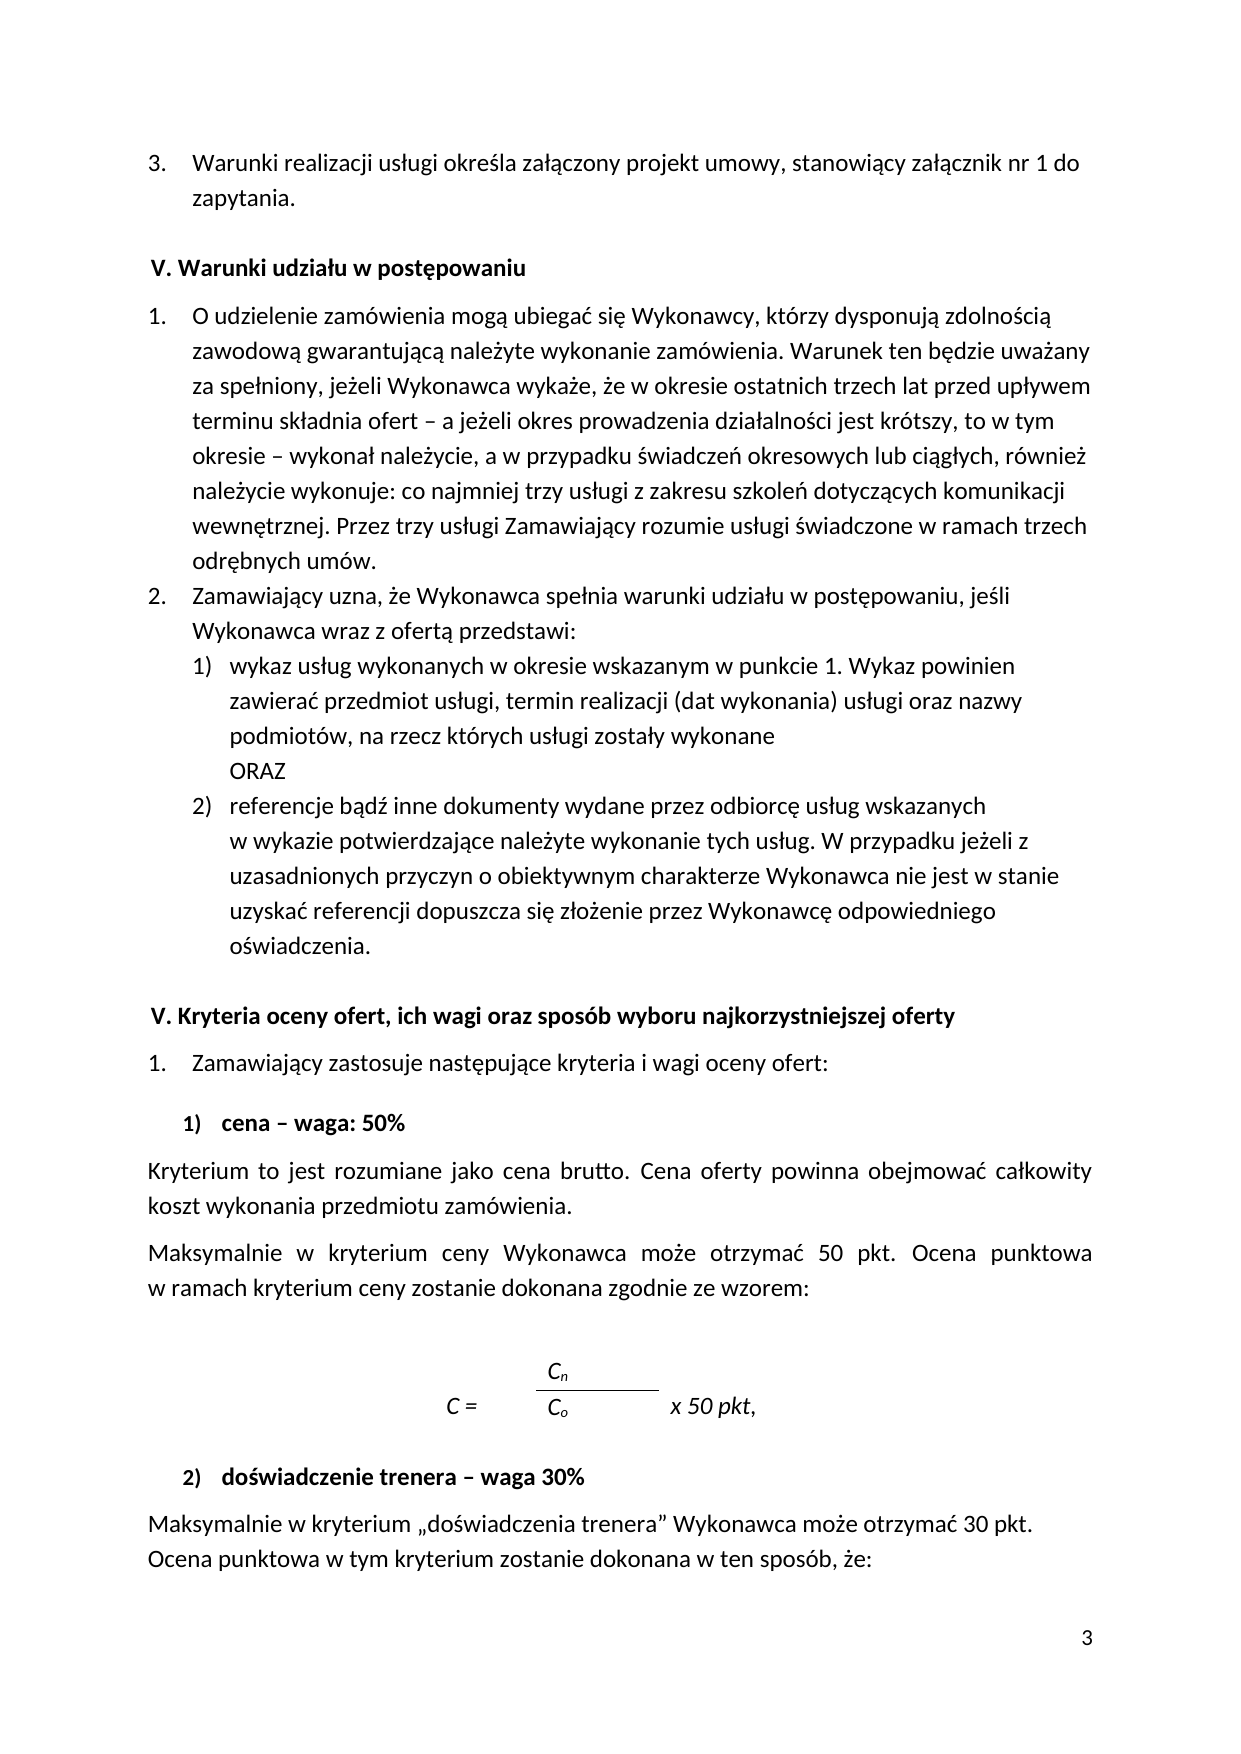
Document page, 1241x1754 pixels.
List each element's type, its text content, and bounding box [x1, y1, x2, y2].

list cena – waga: 50% [192, 1108, 1093, 1138]
text Ocena punktowa w tym kryterium zostanie dokonana w ten sposób, że: [148, 1543, 1093, 1574]
list doświadczenie trenera – waga 30% [192, 1461, 1093, 1491]
text V. Warunki udziału w postępowaniu [151, 253, 1093, 283]
list Zamawiający zastosuje następujące kryteria i wagi oceny ofert: [148, 1048, 1093, 1078]
text Kryterium to jest rozumiane jako cena brutto. Cena oferty powinna obejmować całkowity koszt wykonania przedmiotu zamówienia. [148, 1155, 1093, 1221]
table_header x 50 pkt, [659, 1355, 885, 1461]
list O udzielenie zamówienia mogą ubiegać się Wykonawcy, którzy dysponują zdolnością zawodową gwarantującą należyte wykonanie zamówienia. Warunek ten będzie uważany za spełniony, jeżeli Wykonawca wykaże, że w okresie ostatnich trzech lat przed upływem terminu składnia ofert – a jeżeli okres prowadzenia działalności jest krótszy, to w tym okresie – wykonał należycie, a w przypadku świadczeń okresowych lub ciągłych, również należycie wykonuje: co najmniej trzy usługi z zakresu szkoleń dotyczących komunikacji wewnętrznej. Przez trzy usługi Zamawiający rozumie usługi świadczone w ramach trzech odrębnych umów. [148, 300, 1093, 576]
list ORAZ [229, 755, 1093, 786]
text V. Kryteria oceny ofert, ich wagi oraz sposób wyboru najkorzystniejszej oferty [151, 1000, 1093, 1031]
table_header Cn [536, 1355, 659, 1390]
text Maksymalnie w kryterium ceny Wykonawca może otrzymać 50 pkt. Ocena punktowa w ramach kryterium ceny zostanie dokonana zgodnie ze wzorem: [148, 1238, 1093, 1303]
list Warunki realizacji usługi określa załączony projekt umowy, stanowiący załącznik nr 1 do zapytania. [148, 148, 1093, 213]
table_header C = [435, 1355, 536, 1461]
text Maksymalnie w kryterium „doświadczenia trenera” Wykonawca może otrzymać 30 pkt. [148, 1508, 1093, 1539]
list wykaz usług wykonanych w okresie wskazanym w punkcie 1. Wykaz powinien zawierać przedmiot usługi, termin realizacji (dat wykonania) usługi oraz nazwy podmiotów, na rzecz których usługi zostały wykonane [192, 650, 1093, 751]
table_cell Co [536, 1391, 659, 1461]
list referencje bądź inne dokumenty wydane przez odbiorcę usług wskazanych w wykazie potwierdzające należyte wykonanie tych usług. W przypadku jeżeli z uzasadnionych przyczyn o obiektywnym charakterze Wykonawca nie jest w stanie uzyskać referencji dopuszcza się złożenie przez Wykonawcę odpowiedniego oświadczenia. [192, 790, 1093, 961]
list Zamawiający uzna, że Wykonawca spełnia warunki udziału w postępowaniu, jeśli Wykonawca wraz z ofertą przedstawi: [148, 580, 1093, 646]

● ● ● ● ●

Work to be completed:
Only the lines holding "dokonana" are wanted, so copy each of them from the material.

Response to the task:
text Ocena punktowa w tym kryterium zostanie dokonana w ten sposób, że: [148, 1543, 1093, 1574]
text Maksymalnie w kryterium ceny Wykonawca może otrzymać 50 pkt. Ocena punktowa w ramach kryterium ceny zostanie dokonana zgodnie ze wzorem: [148, 1238, 1093, 1303]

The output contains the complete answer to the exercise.